Fili Moala has seen, and excelled, in this defense before.

During his days at the University of Southern California, Moala was part of a dominant Trojans defense that wrecked havoc throughout the Pac-10.

Having the chance to play in a system that he has thrived in the past, has the four-year veteran anxious to get another season started.

“Similar, really similar to what we ran at SC, same kind of concepts, a lot of movement, just kind of a little more of the exotic side,” Moala said of the hybrid 3-4 defense. “I was excited once I found out this was the type of defense we were going to run and started to get a good grasp of how it was going to be run here.”

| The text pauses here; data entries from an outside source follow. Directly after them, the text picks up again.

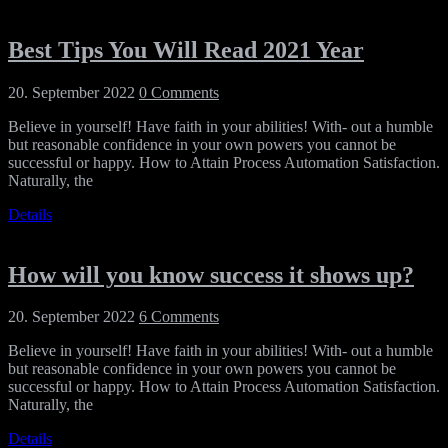
Best Tips You Will Read 2021 Year
20. September 2022
0 Comments
Believe in yourself! Have faith in your abilities! With- out a humble
but reasonable confidence in your own powers you cannot be
successful or happy. How to Attain Process Automation Satisfaction.
Naturally, the
Details
How will you know success it shows up?
20. September 2022
6 Comments
Believe in yourself! Have faith in your abilities! With- out a humble
but reasonable confidence in your own powers you cannot be
successful or happy. How to Attain Process Automation Satisfaction.
Naturally, the
Details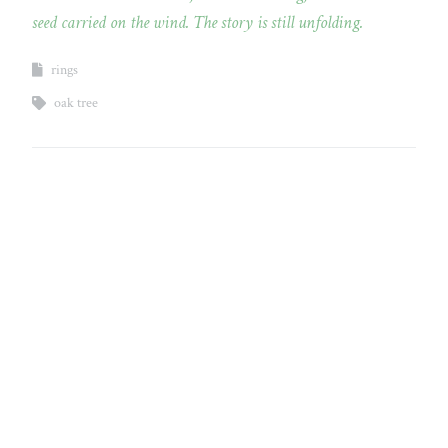
seed carried on the wind. The story is still unfolding.
rings
oak tree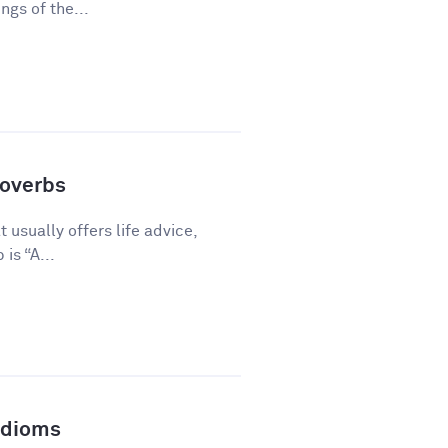
gs of the...
overbs
 usually offers life advice,
is “A...
Idioms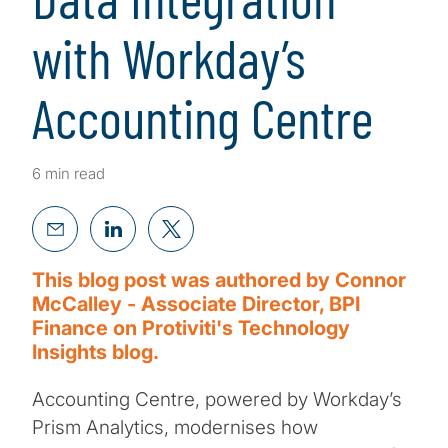
with Workday’s
Accounting Centre
6 min read
This blog post was authored by Connor
McCalley - Associate Director, BPI
Finance on Protiviti's Technology
Insights blog.
Accounting Centre, powered by Workday’s
Prism Analytics, modernises how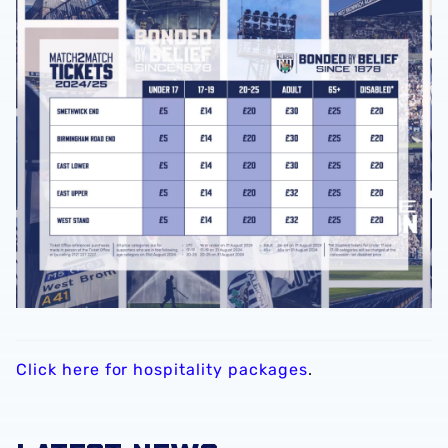
Click here for hospitality packages
.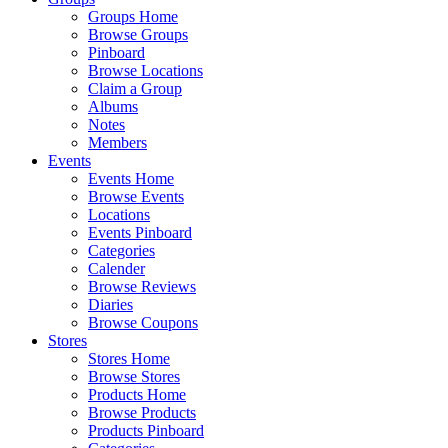
Groups Home
Browse Groups
Pinboard
Browse Locations
Claim a Group
Albums
Notes
Members
Events
Events Home
Browse Events
Locations
Events Pinboard
Categories
Calender
Browse Reviews
Diaries
Browse Coupons
Stores
Stores Home
Browse Stores
Products Home
Browse Products
Products Pinboard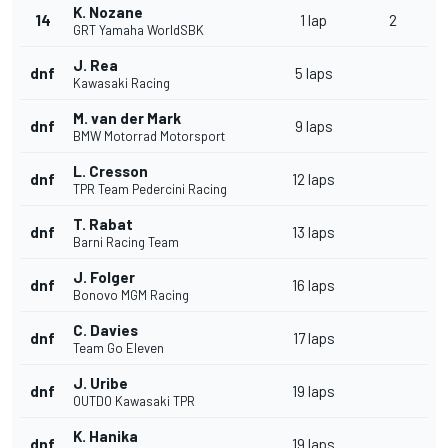
K. Nozane
14
1 lap
2
GRT Yamaha WorldSBK
J. Rea
dnf
5 laps
Kawasaki Racing
M. van der Mark
dnf
9 laps
BMW Motorrad Motorsport
L. Cresson
dnf
12 laps
TPR Team Pedercini Racing
T. Rabat
dnf
13 laps
Barni Racing Team
J. Folger
dnf
16 laps
Bonovo MGM Racing
C. Davies
dnf
17 laps
Team Go Eleven
J. Uribe
dnf
19 laps
OUTDO Kawasaki TPR
K. Hanika
dnf
19 laps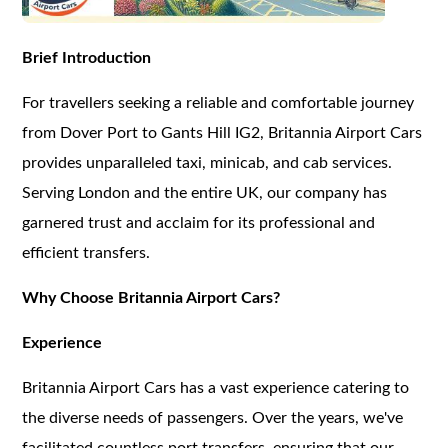
Brief Introduction
For travellers seeking a reliable and comfortable journey
from Dover Port to Gants Hill IG2, Britannia Airport Cars
provides unparalleled taxi, minicab, and cab services.
Serving London and the entire UK, our company has
garnered trust and acclaim for its professional and
efficient transfers.
Why Choose Britannia Airport Cars?
Experience
Britannia Airport Cars has a vast experience catering to
the diverse needs of passengers. Over the years, we've
facilitated countless port transfers, ensuring that our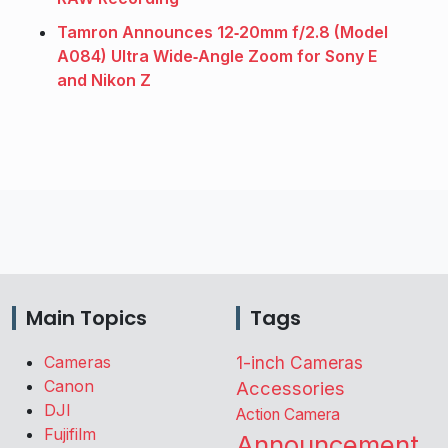
Tamron Announces 12‑20mm f/2.8 (Model
A084) Ultra Wide‑Angle Zoom for Sony E
and Nikon Z
Main Topics
Tags
Cameras
1-inch Cameras
Canon
Accessories
DJI
Action Camera
Fujifilm
Announcement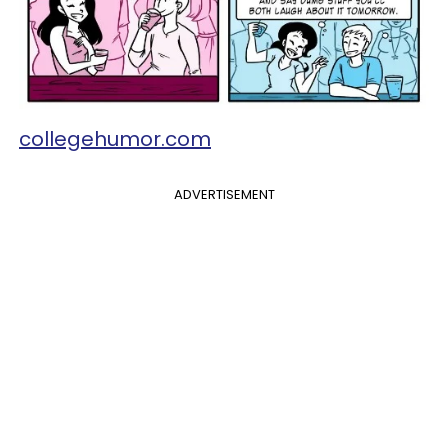
collegehumor.com
ADVERTISEMENT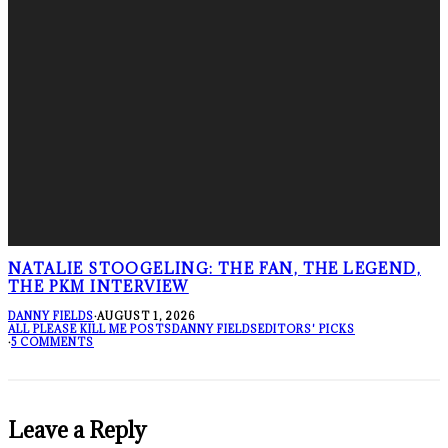
NATALIE STOOGELING: THE FAN, THE LEGEND,
THE PKM INTERVIEW
DANNY FIELDS
·
AUGUST 1, 2026
ALL PLEASE KILL ME POSTS
DANNY FIELDS
EDITORS' PICKS
·
5 COMMENTS
Leave a Reply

The Colts defenders have preached the importance of stopping the run throughout the first week of training camp. Moala falls right in line with his teammates, but he even took it a step further when asked how good this defense could be in 2012.

“I love this new defense. The defense is great, great concepts, great enthusiasm from the coaching staff,” Moala said.

“The players have taken to it and are running with it. I have no doubt that this defense is going to cause a lot of turnovers, get our rushing numbers down and play better team defense so I’m excited for it.”

For the Colts returning players on defense, Moala feels the new hybrid 3-4 system has ‘rejuvenated’ a lot of defenders.

Considering himself one of those ‘rejuvenated’ players, Moala provides the defensive line with some versatility and is ready to get back to the All-American player he was at USC.

“Personally, I feel like I’m improving each and everyday as well as everyone else on the team. I have nothing but good feelings about this defense and where the team is going,” Moala said.